Sunday, September 26, 2004

Monopoly has Consequences

The press and the movies are a wholly owned subsidiary of the Democratic party. Consider West Wing, a liberal-wet dream with scripts suspiciously like DNC Chair Terry McAuliffe's talking points. The latest gossip says this might be the last year for the show. If a single Republican worked in LA, they'd know that it would be excellent drama--as well as just deserts--to script an election that Sheen loses. But Hollywood types "believe seven impossible things before breakfast" as Shakespeare said. So on West Wing (and Michael Moore movies and Al Franken talk shows), fiction is stranger than truth--and thus mistaken for it.

Take the LA Times. On September 23rd, the newspaper called California "locked down" because of Senator Kerry's 15 point lead. Yet only a week before, the same paper said Arizona was "in play"--because Kerry was behind by only 16 points! (via Best of the Web, via Patrick Frey) Who knew liberals can't count?

Since the LA Times' biased math, John Kerry conceded Arizona. This neatly illustrates an important lesson: wishing doesn't make it so. No volume of insane cheerleading drowns out actual voters. See, e.g., Florida. Or the myth that the Bush Administration invaded Iraq solely because of the danger of WMDs--there were other reasons as well.

So the liberal media actually helps Republican conservatives. Because the NY Times, the LA Times, the Seattle Post-Intelligencer (motto: "dumb as a post!"), and the WaPo are no more than an echo chamber. All they print is the conversation at Georgetown (or upper west-side, or Hollywood hills, etc.) cocktail parties. They don't care about, much less print articles about, people who live between Pittsburgh and Denver. So they miss the real news (e.g., Kerry's false memory syndrome regarding Cambodia, or two tiny scratches, admittedly self-inflicted, metamorphosing into medals). But, surprise surprise: them hicks in Nebraska all have high-speed Internet!

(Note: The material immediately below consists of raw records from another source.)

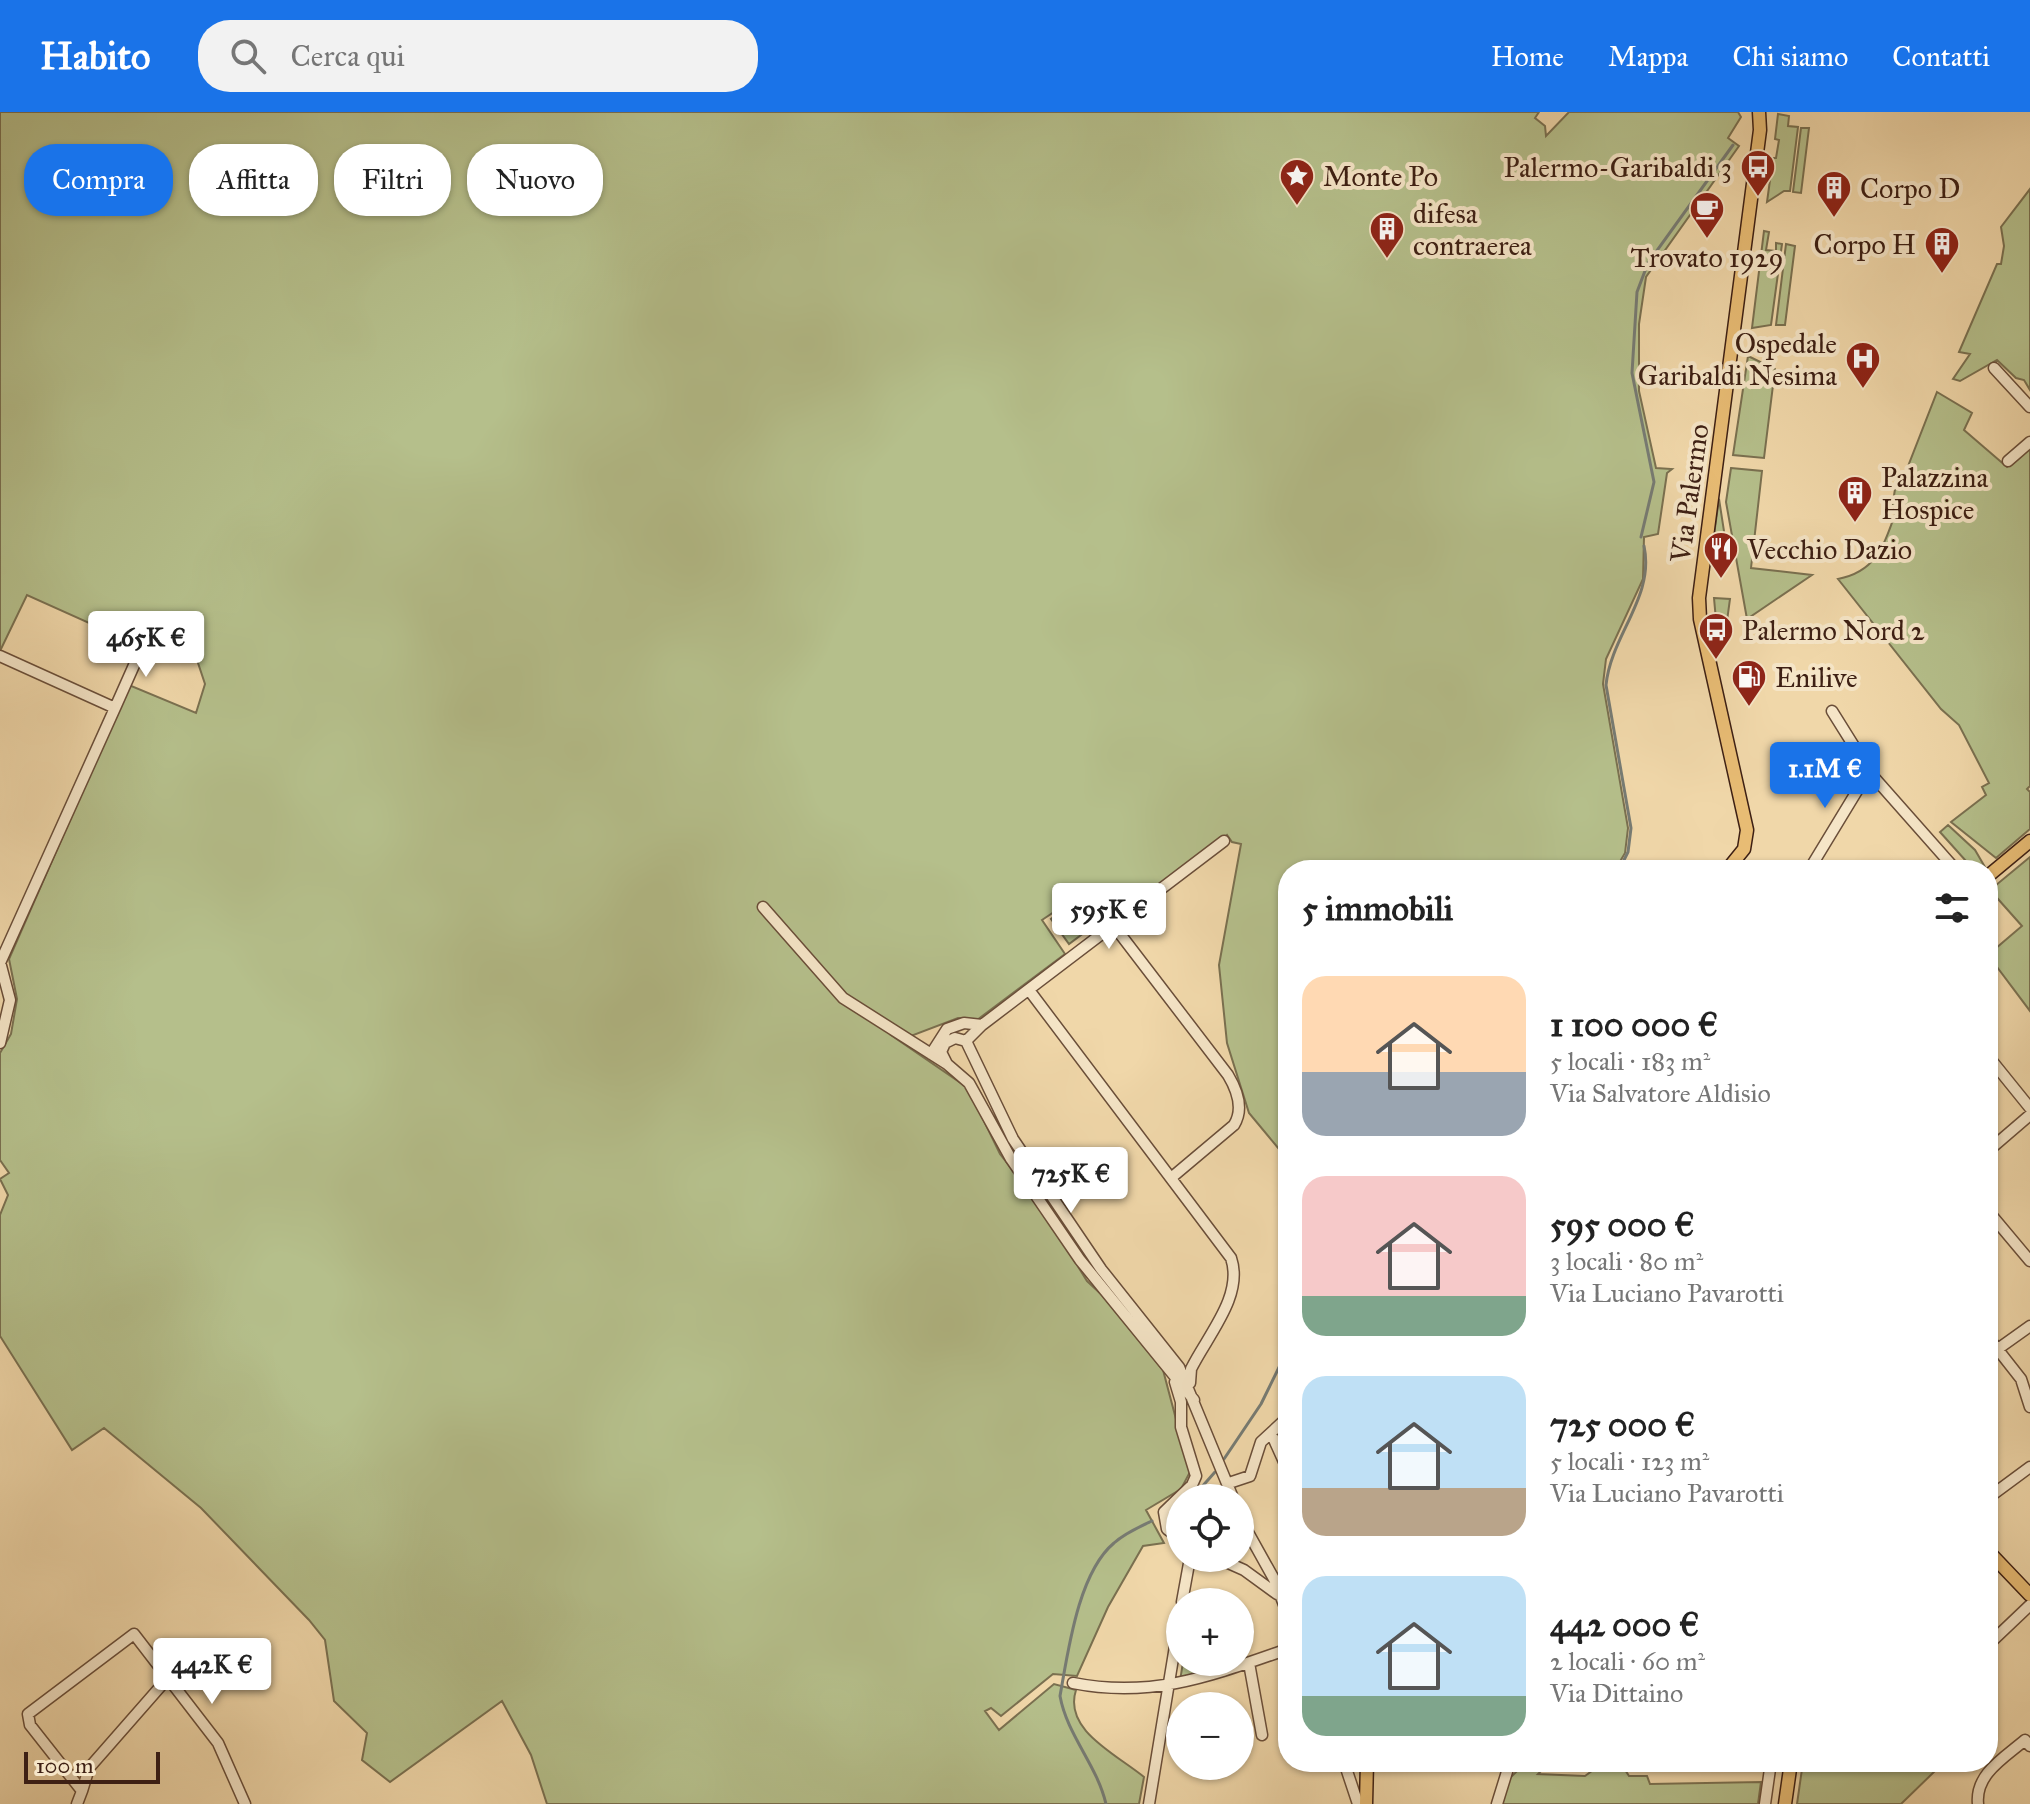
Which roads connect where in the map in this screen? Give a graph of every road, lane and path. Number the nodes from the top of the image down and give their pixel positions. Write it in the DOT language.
graph roads {
  1 [pos="1759,112"];
  2 [pos="1994,368"];
  3 [pos="2030,407"];
  4 [pos="2030,442"];
  5 [pos="2008,461"];
  6 [pos="147,636"];
  7 [pos="0,656"];
  8 [pos="115,708"];
  9 [pos="1832,711"];
  10 [pos="1872,775"];
  11 [pos="1224,841"];
  12 [pos="2030,841"];
  13 [pos="1735,860"];
  14 [pos="1815,860"];
  15 [pos="1947,860"];
  16 [pos="1998,868"];
  17 [pos="763,907"];
  18 [pos="1114,926"];
  19 [pos="0,963"];
  20 [pos="1029,990"];
  21 [pos="982,1025"];
  22 [pos="966,1041"];
  23 [pos="0,1043"];
  24 [pos="931,1054"];
  25 [pos="947,1064"];
  26 [pos="1998,1068"];
  27 [pos="2030,1108"];
  28 [pos="2030,1115"];
  29 [pos="1998,1142"];
  30 [pos="1171,1178"];
  31 [pos="1998,1223"];
  32 [pos="2030,1261"];
  33 [pos="2030,1326"];
  34 [pos="1999,1349"];
  35 [pos="1169,1369"];
  36 [pos="1186,1374"];
  37 [pos="1195,1402"];
  38 [pos="2030,1407"];
  39 [pos="1182,1413"];
  40 [pos="1278,1426"];
  41 [pos="1271,1433"];
  42 [pos="1278,1448"];
  43 [pos="2030,1467"];
  44 [pos="1229,1483"];
  45 [pos="1190,1484"];
  46 [pos="1998,1491"];
  47 [pos="1254,1543"];
  48 [pos="1998,1561"];
  49 [pos="1247,1572"];
  50 [pos="1277,1594"];
  51 [pos="2030,1595"];
  52 [pos="2030,1605"];
  53 [pos="1998,1635"];
  54 [pos="1278,1653"];
  55 [pos="1254,1661"];
  56 [pos="1169,1676"];
  57 [pos="1212,1676"];
  58 [pos="1251,1676"];
  59 [pos="167,1679"];
  60 [pos="1073,1683"];
  61 [pos="1167,1686"];
  62 [pos="1262,1735"];
  63 [pos="2027,1743"];
  64 [pos="1998,1766"];
  65 [pos="1347,1772"];
  66 [pos="1367,1772"];
  67 [pos="1507,1772"];
  68 [pos="1770,1772"];
  69 [pos="1790,1772"];
  70 [pos="1990,1772"];
  71 [pos="82,1791"];
  72 [pos="77,1804"];
  73 [pos="245,1804"];
  74 [pos="1149,1804"];
  75 [pos="1358,1804"];
  76 [pos="1366,1804"];
  77 [pos="1497,1804"];
  78 [pos="1765,1804"];
  79 [pos="1785,1804"];
  80 [pos="1978,1804"];
  1 -- 13 [label="main road, Via Palermo"];
  2 -- 3 [label="street"];
  4 -- 5 [label="street"];
  6 -- 8 [label="street"];
  7 -- 8 [label="street"];
  8 -- 19 [label="street"];
  9 -- 10 [label="street"];
  10 -- 14 [label="street"];
  10 -- 15 [label="street"];
  11 -- 18 [label="street"];
  12 -- 16 [label="main road"];
  17 -- 24 [label="street"];
  18 -- 20 [label="street"];
  18 -- 30 [label="street"];
  19 -- 23 [label="street"];
  20 -- 21 [label="street"];
  20 -- 30 [label="street"];
  21 -- 22 [label="street"];
  21 -- 24 [label="street"];
  22 -- 25 [label="street"];
  22 -- 36 [label="street"];
  24 -- 25 [label="street"];
  25 -- 35 [label="street"];
  26 -- 27 [label="street"];
  28 -- 29 [label="street"];
  30 -- 36 [label="street"];
  31 -- 32 [label="street"];
  33 -- 34 [label="street"];
  34 -- 38 [label="street"];
  35 -- 37 [label="street"];
  35 -- 39 [label="street"];
  36 -- 37 [label="street"];
  37 -- 39 [label="street"];
  37 -- 44 [label="street"];
  39 -- 45 [label="street"];
  40 -- 41 [label="street"];
  41 -- 42 [label="street"];
  41 -- 44 [label="street"];
  43 -- 46 [label="street"];
  47 -- 50 [label="street"];
  48 -- 51 [label="main road"];
  49 -- 50 [label="street"];
  52 -- 53 [label="street"];
  54 -- 55 [label="street"];
  56 -- 61 [label="street"];
  57 -- 61 [label="street"];
  58 -- 62 [label="street"];
  59 -- 71 [label="street"];
  59 -- 71 [label="street"];
  59 -- 73 [label="street"];
  60 -- 61 [label="street"];
  61 -- 74 [label="street"];
  63 -- 64 [label="street"];
  65 -- 75 [label="street"];
  66 -- 76 [label="main road"];
  67 -- 77 [label="street"];
  68 -- 78 [label="street"];
  69 -- 79 [label="main road"];
  70 -- 80 [label="street"];
  71 -- 72 [label="street"];
}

If you don't print the facts, your audience can't get the truth. If you abandon objectivity to become the house organ for liberal causes, what you want crowds out reality. And that means readers of big-city newspapers--lefties all--never see the blow coming. Most famously, the late film critic Pauline Kael expressed astonishment at the Republicans' 49-state landslide victory in 1972. "How could that be?" she demanded. "I don't know a single person who voted for Nixon."

I'm sure she didn't. Just like I'm sure Dan Rather doesn't know a single Bush voter ('cept his network's owner). (Even the New York Times is starting to remember past Republican landslides). Call it another inefficiency caused by a monopoly.

Here's hoping Dan remains inefficient--but that CBS discovers that Bush voters don't watch Dan. So watch Bush's re-election on FOX. It's efficient.


Tom McGuire at Just One Minute makes the same point (and praises the WaPo):
[F]olks who rely exclusively on the NY Times for their news may not know just how far the Kerry campaign side has pushed the boundaries of what we suppose they consider to be responsible dissent.

First, the Times has zero coverage of Joe Lockhart's infamous quote describing Allawi as a Bush puppet. For comparison, we find 1, 2, 3 Lockhart citings in the Washington Post.

Secondly, the Times has zero coverage of Diana Kerry's appalling comments in Australia, made as a representative of Americans Overseas for Kerry.
Advantage: blogs.

Still More:

Reader DirtCrashr corrects the quote I attributed to Shakesphere--it's actually Lewis Carroll. It's from Chapter V of Through the Looking Glass, spoken by the White Queen, and one number off:
Why, sometimes I've believed as many as six impossible things before breakfast.
That will teach me never to post from an Internet cafe away from my trusty Annotated Alice (M. Gardner ed. 1960).


DirtCrashr said...

The "seven impossible things before breakfast" is actually six, and comes from Alice in Wonderland, which is all still appropos since the Hollywoodistas live in a looking-glass fantasy world projection of their own inner angsts, populated by bizzaro terrors like the Jabberwock (looks kinda like Franken?), and often written by little-girl obsessed puzzle-writers.
They are intimately familiar with their self-obsessed psychosis and narcicism, and don't understand why few are as amused as they are with themselves.

Oscar said...

"I don't know a single person who voted for Nixon."

There are similar stories on the right from the 64 election.